WHAT THE EXERCISE ASKS> Please put the lines of the records, from the line containing "Identify the turn, if" through the line containing "Answer: approximately 90°", into a numbered list with blank lines left out.

DATA RECORDS>
= = = =
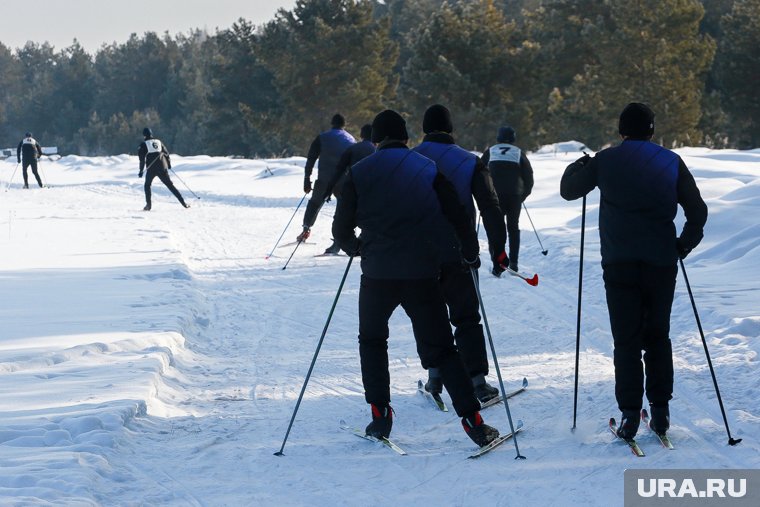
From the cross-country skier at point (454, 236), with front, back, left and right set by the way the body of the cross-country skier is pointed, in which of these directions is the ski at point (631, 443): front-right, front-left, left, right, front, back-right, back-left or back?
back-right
= = = =
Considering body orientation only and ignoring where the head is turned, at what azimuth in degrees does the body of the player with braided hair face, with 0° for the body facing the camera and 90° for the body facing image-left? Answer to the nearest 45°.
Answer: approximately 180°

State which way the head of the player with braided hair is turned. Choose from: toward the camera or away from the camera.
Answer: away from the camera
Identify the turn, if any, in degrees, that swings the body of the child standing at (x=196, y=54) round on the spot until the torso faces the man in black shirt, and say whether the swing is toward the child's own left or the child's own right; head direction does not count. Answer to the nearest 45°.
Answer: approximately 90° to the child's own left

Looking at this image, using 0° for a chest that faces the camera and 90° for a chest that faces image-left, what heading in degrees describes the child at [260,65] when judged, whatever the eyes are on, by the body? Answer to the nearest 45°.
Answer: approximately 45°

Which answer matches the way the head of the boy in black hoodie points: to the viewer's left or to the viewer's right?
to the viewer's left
= = = =
WRITTEN ANSWER>
1. Identify the turn, if any, in degrees, that swings the body of the child standing at (x=196, y=54) round on the spot until the torso faces the man in black shirt, and say whether the swing is toward the child's own left or the child's own right; head direction does not count. Answer to the nearest 45°.
2. Answer: approximately 90° to the child's own left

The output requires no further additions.